WHAT THE TASK REQUIRES:
Scan the material below and copy every line holding the word "concentrations".

========

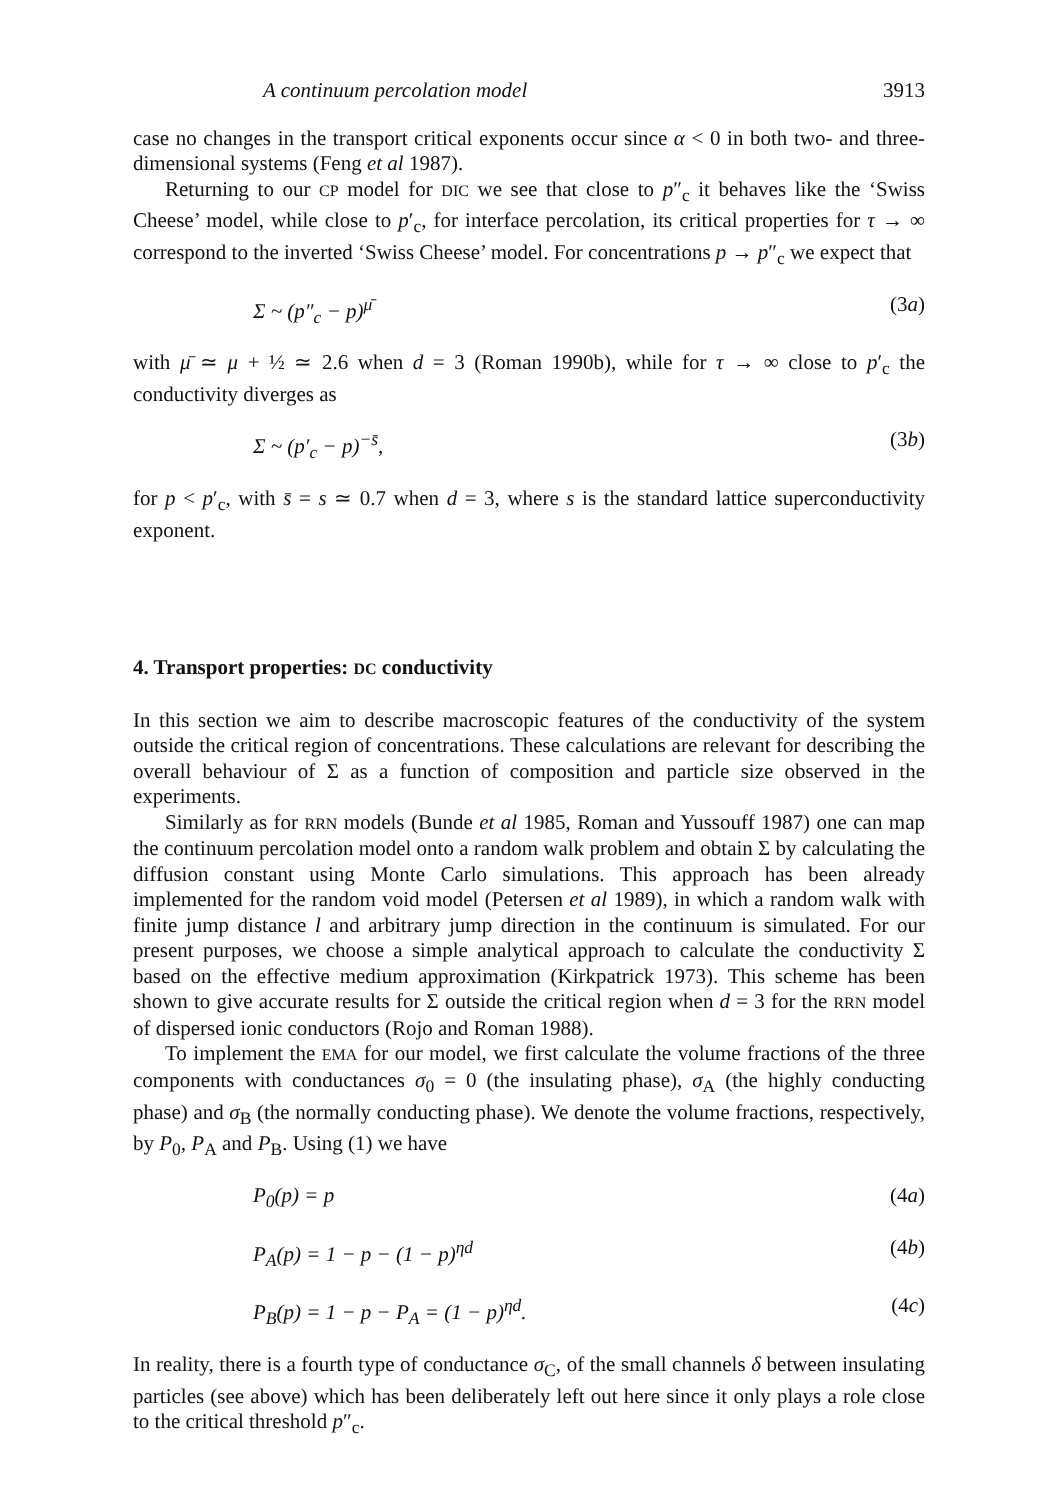A continuum percolation model 3913
case no changes in the transport critical exponents occur since α < 0 in both two- and three-dimensional systems (Feng et al 1987).
Returning to our CP model for DIC we see that close to p″<sub>c</sub> it behaves like the ‘Swiss Cheese’ model, while close to p′<sub>c</sub>, for interface percolation, its critical properties for τ → ∞ correspond to the inverted ‘Swiss Cheese’ model. For concentrations p → p″<sub>c</sub> we expect that
Σ ~ (p″<sub>c</sub> − p)<sup>μ̄</sup> (3a)
with μ̄ ≃ μ + ½ ≃ 2.6 when d = 3 (Roman 1990b), while for τ → ∞ close to p′<sub>c</sub> the conductivity diverges as
Σ ~ (p′<sub>c</sub> − p)<sup>−s̄</sup>, (3b)
for p < p′<sub>c</sub>, with s̄ = s ≃ 0.7 when d = 3, where s is the standard lattice superconductivity exponent.
4. Transport properties: DC conductivity
In this section we aim to describe macroscopic features of the conductivity of the system outside the critical region of concentrations. These calculations are relevant for describing the overall behaviour of Σ as a function of composition and particle size observed in the experiments.
Similarly as for RRN models (Bunde et al 1985, Roman and Yussouff 1987) one can map the continuum percolation model onto a random walk problem and obtain Σ by calculating the diffusion constant using Monte Carlo simulations. This approach has been already implemented for the random void model (Petersen et al 1989), in which a random walk with finite jump distance l and arbitrary jump direction in the continuum is simulated. For our present purposes, we choose a simple analytical approach to calculate the conductivity Σ based on the effective medium approximation (Kirkpatrick 1973). This scheme has been shown to give accurate results for Σ outside the critical region when d = 3 for the RRN model of dispersed ionic conductors (Rojo and Roman 1988).
To implement the EMA for our model, we first calculate the volume fractions of the three components with conductances σ<sub>0</sub> = 0 (the insulating phase), σ<sub>A</sub> (the highly conducting phase) and σ<sub>B</sub> (the normally conducting phase). We denote the volume fractions, respectively, by P<sub>0</sub>, P<sub>A</sub> and P<sub>B</sub>. Using (1) we have
P<sub>0</sub>(p) = p (4a)
P<sub>A</sub>(p) = 1 − p − (1 − p)<sup>ηd</sup> (4b)
P<sub>B</sub>(p) = 1 − p − P<sub>A</sub> = (1 − p)<sup>ηd</sup>. (4c)
In reality, there is a fourth type of conductance σ<sub>C</sub>, of the small channels δ between insulating particles (see above) which has been deliberately left out here since it only plays a role close to the critical threshold p″<sub>c</sub>.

========

ANSWER BOX:
Returning to our CP model for DIC we see that close to p″<sub>c</sub> it behaves like the ‘Swiss Cheese’ model, while close to p′<sub>c</sub>, for interface percolation, its critical properties for τ → ∞ correspond to the inverted ‘Swiss Cheese’ model. For concentrations p → p″<sub>c</sub> we expect that
In this section we aim to describe macroscopic features of the conductivity of the system outside the critical region of concentrations. These calculations are relevant for describing the overall behaviour of Σ as a function of composition and particle size observed in the experiments.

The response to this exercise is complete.